_Problem to solve_
Find how many lines of the entries contain the word "onboarding", then report that figure alone.

_Records supplied_
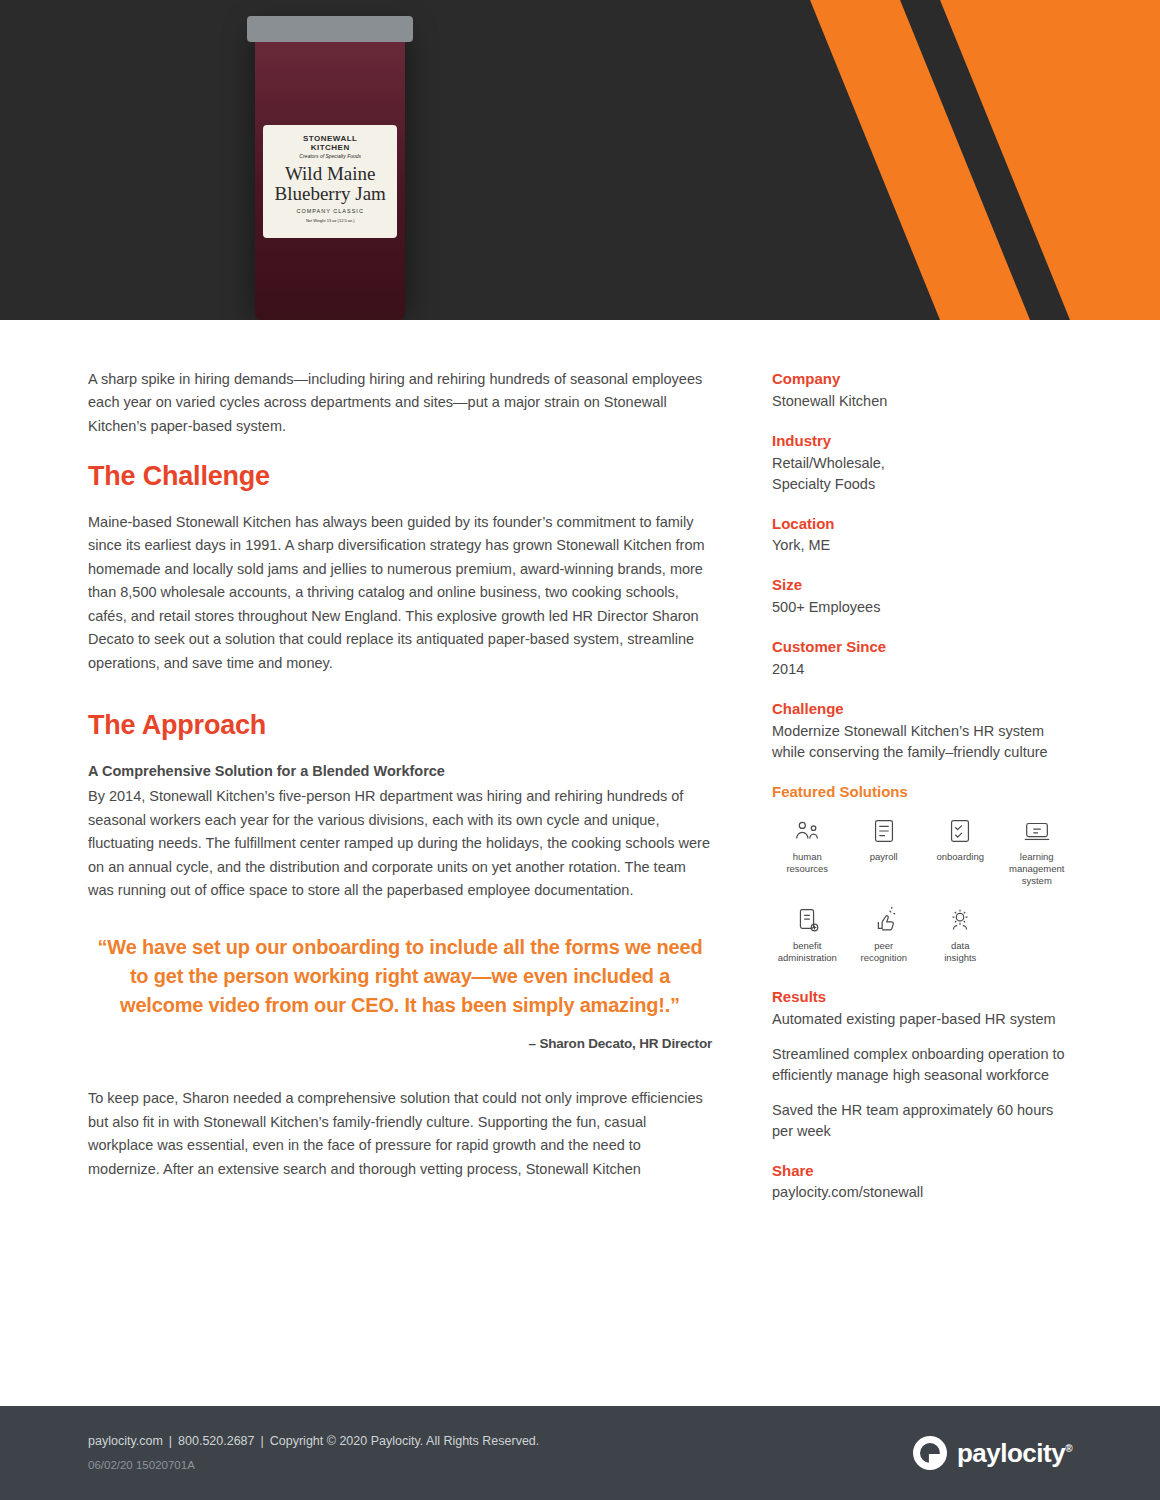STONEWALL
KITCHEN
Creators of Specialty Foods
Wild Maine
Blueberry Jam
COMPANY CLASSIC
Net Weight 13 oz (12.5 oz.)
A sharp spike in hiring demands—including hiring and rehiring hundreds of seasonal employees each year on varied cycles across departments and sites—put a major strain on Stonewall Kitchen’s paper-based system.
The Challenge
Maine-based Stonewall Kitchen has always been guided by its founder’s commitment to family since its earliest days in 1991. A sharp diversification strategy has grown Stonewall Kitchen from homemade and locally sold jams and jellies to numerous premium, award-winning brands, more than 8,500 wholesale accounts, a thriving catalog and online business, two cooking schools, cafés, and retail stores throughout New England. This explosive growth led HR Director Sharon Decato to seek out a solution that could replace its antiquated paper-based system, streamline operations, and save time and money.
The Approach
A Comprehensive Solution for a Blended Workforce
By 2014, Stonewall Kitchen’s five-person HR department was hiring and rehiring hundreds of seasonal workers each year for the various divisions, each with its own cycle and unique, fluctuating needs. The fulfillment center ramped up during the holidays, the cooking schools were on an annual cycle, and the distribution and corporate units on yet another rotation. The team was running out of office space to store all the paperbased employee documentation.
“We have set up our onboarding to include all the forms we need to get the person working right away—we even included a welcome video from our CEO. It has been simply amazing!.”
– Sharon Decato, HR Director
To keep pace, Sharon needed a comprehensive solution that could not only improve efficiencies but also fit in with Stonewall Kitchen’s family-friendly culture. Supporting the fun, casual workplace was essential, even in the face of pressure for rapid growth and the need to modernize. After an extensive search and thorough vetting process, Stonewall Kitchen
Company
Stonewall Kitchen
Industry
Retail/Wholesale,
Specialty Foods
Location
York, ME
Size
500+ Employees
Customer Since
2014
Challenge
Modernize Stonewall Kitchen’s HR system while conserving the family–friendly culture
Featured Solutions
human
resources
payroll
onboarding
learning
management
system
benefit
administration
peer
recognition
data
insights
Results
Automated existing paper-based HR system
Streamlined complex onboarding operation to efficiently manage high seasonal workforce
Saved the HR team approximately 60 hours per week
Share
paylocity.com/stonewall
paylocity.com|800.520.2687|Copyright © 2020 Paylocity. All Rights Reserved.
06/02/20 15020701A
paylocity®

_Response area_
3